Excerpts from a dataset
_ _ _

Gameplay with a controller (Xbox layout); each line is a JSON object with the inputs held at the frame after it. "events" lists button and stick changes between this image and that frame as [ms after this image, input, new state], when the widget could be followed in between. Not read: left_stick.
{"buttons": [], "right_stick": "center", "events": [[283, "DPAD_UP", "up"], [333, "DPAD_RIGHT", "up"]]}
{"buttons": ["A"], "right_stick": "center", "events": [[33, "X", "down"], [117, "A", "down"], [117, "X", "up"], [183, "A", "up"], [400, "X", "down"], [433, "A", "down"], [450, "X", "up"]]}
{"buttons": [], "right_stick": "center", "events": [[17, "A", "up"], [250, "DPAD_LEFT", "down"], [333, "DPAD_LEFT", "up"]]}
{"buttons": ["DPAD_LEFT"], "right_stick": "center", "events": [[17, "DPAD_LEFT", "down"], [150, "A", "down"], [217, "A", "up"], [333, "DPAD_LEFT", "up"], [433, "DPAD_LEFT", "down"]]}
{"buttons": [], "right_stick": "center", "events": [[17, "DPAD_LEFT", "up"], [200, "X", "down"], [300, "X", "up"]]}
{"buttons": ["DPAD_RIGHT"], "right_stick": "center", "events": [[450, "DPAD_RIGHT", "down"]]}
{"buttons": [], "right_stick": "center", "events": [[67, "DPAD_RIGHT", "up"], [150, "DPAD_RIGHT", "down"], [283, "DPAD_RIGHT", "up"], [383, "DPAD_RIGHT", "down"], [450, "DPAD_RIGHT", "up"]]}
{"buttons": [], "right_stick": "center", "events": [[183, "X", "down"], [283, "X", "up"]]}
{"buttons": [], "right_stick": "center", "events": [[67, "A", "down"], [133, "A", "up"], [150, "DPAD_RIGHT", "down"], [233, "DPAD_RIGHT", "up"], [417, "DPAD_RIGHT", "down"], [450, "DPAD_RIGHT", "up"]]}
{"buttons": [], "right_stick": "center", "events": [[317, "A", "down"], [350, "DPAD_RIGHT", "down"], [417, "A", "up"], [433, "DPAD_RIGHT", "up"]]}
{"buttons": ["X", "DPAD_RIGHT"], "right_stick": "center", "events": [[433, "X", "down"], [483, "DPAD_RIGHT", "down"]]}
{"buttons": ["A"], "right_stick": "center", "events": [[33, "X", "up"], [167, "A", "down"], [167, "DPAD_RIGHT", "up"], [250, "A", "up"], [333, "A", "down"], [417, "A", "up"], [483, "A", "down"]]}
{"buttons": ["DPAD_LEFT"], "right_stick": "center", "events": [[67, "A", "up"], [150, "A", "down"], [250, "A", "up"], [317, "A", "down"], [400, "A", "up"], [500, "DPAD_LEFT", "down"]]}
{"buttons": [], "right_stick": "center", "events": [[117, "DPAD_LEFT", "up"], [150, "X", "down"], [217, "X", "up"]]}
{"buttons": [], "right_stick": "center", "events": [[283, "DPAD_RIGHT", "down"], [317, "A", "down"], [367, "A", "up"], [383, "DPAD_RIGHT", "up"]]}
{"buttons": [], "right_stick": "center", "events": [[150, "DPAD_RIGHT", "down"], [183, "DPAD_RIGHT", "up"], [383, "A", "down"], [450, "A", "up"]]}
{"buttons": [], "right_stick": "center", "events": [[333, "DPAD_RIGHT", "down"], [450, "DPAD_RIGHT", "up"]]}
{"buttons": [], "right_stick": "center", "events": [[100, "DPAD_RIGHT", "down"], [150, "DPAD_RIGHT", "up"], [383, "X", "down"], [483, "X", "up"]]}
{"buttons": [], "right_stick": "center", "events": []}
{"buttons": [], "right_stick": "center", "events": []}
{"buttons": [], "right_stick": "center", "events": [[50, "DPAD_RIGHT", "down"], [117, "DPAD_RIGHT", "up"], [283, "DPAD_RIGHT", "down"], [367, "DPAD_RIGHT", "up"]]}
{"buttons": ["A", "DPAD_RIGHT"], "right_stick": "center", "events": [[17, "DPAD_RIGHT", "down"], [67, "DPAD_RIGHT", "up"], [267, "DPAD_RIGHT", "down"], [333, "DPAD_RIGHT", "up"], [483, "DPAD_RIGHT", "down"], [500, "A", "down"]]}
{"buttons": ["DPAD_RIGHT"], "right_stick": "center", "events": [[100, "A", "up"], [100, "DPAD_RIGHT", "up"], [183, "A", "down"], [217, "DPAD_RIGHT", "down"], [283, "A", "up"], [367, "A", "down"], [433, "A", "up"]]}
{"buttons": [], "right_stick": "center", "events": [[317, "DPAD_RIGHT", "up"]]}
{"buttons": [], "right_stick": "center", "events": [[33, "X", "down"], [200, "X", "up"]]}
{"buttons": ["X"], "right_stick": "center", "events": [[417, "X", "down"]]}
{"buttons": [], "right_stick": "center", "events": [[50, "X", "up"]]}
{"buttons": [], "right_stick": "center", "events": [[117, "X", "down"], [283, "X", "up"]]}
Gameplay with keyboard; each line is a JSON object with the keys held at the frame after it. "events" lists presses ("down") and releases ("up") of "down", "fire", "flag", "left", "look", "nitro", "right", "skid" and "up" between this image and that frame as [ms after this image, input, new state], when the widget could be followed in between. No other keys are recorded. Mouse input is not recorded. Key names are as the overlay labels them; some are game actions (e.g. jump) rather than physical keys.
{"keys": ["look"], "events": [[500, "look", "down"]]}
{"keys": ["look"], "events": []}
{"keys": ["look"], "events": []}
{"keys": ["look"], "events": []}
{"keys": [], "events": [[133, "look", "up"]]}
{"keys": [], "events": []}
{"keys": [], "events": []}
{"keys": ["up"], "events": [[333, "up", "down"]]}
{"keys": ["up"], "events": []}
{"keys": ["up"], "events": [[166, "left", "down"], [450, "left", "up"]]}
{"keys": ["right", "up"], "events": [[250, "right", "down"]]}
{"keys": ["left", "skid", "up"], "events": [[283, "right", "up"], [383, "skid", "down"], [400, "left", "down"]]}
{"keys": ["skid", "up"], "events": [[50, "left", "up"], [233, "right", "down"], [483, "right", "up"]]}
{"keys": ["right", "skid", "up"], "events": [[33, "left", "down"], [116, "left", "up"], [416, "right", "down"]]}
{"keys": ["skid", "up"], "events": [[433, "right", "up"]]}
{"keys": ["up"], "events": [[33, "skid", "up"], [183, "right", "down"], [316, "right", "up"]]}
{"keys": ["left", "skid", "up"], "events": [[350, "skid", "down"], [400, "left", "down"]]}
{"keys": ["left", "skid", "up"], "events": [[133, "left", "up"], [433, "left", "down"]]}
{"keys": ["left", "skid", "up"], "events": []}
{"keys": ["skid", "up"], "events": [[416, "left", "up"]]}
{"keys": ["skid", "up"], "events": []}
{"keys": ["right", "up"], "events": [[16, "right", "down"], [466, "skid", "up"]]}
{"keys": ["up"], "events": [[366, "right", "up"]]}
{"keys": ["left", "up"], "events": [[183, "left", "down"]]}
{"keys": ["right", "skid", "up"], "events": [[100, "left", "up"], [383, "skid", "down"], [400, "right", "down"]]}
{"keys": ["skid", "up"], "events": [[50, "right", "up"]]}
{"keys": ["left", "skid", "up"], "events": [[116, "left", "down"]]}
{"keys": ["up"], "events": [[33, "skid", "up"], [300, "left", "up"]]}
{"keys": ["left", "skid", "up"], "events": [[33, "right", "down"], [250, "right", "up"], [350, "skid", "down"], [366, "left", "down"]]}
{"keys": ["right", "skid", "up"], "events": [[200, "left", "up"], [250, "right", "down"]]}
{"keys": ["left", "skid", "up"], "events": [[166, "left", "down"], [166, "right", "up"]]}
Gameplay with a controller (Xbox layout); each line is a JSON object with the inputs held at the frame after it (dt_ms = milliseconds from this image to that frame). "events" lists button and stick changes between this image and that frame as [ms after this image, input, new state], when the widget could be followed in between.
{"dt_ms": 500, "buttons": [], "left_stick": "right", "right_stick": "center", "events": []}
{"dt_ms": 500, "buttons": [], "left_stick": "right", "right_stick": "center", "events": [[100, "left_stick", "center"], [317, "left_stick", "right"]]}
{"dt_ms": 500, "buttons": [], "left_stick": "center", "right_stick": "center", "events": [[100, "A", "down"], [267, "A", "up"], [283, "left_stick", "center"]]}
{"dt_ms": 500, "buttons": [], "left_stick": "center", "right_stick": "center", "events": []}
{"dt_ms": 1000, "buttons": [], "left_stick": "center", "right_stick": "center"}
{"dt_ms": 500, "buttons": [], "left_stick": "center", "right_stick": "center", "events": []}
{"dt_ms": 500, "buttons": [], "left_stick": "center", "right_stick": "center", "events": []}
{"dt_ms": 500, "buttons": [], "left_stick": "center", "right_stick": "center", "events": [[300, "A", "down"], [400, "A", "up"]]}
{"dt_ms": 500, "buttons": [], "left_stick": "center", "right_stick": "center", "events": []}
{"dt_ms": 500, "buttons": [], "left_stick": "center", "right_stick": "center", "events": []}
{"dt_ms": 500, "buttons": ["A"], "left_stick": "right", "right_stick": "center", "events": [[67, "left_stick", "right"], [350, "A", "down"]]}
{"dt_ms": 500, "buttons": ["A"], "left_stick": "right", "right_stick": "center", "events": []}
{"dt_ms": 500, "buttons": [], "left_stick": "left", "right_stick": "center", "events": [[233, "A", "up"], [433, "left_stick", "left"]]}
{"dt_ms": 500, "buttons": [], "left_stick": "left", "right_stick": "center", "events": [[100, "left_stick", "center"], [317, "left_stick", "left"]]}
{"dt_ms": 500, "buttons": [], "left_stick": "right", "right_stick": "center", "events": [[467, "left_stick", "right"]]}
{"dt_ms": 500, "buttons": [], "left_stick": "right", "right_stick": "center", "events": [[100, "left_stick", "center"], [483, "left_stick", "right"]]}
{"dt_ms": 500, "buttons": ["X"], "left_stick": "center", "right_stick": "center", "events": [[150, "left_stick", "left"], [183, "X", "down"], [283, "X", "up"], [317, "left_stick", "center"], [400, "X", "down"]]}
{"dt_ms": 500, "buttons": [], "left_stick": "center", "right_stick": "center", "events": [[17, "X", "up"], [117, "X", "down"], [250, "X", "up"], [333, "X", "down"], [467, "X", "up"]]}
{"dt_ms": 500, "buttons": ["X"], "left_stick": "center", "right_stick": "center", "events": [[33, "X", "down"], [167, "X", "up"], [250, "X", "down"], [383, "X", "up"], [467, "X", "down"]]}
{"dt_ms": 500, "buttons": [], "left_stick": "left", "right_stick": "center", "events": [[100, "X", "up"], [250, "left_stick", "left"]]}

_ _ _

WHAT IS NEEDED
Wherever the string "layout" appears in the entries above, list that line.

ANSWER TO THE EXERCISE
Gameplay with a controller (Xbox layout); each line is a JSON object with the inputs held at the frame after it. "events" lists button and stick changes between this image and that frame as [ms after this image, input, new state], when the widget could be followed in between. Not read: left_stick.
Gameplay with a controller (Xbox layout); each line is a JSON object with the inputs held at the frame after it (dt_ms = milliseconds from this image to that frame). "events" lists button and stick changes between this image and that frame as [ms after this image, input, new state], when the widget could be followed in between.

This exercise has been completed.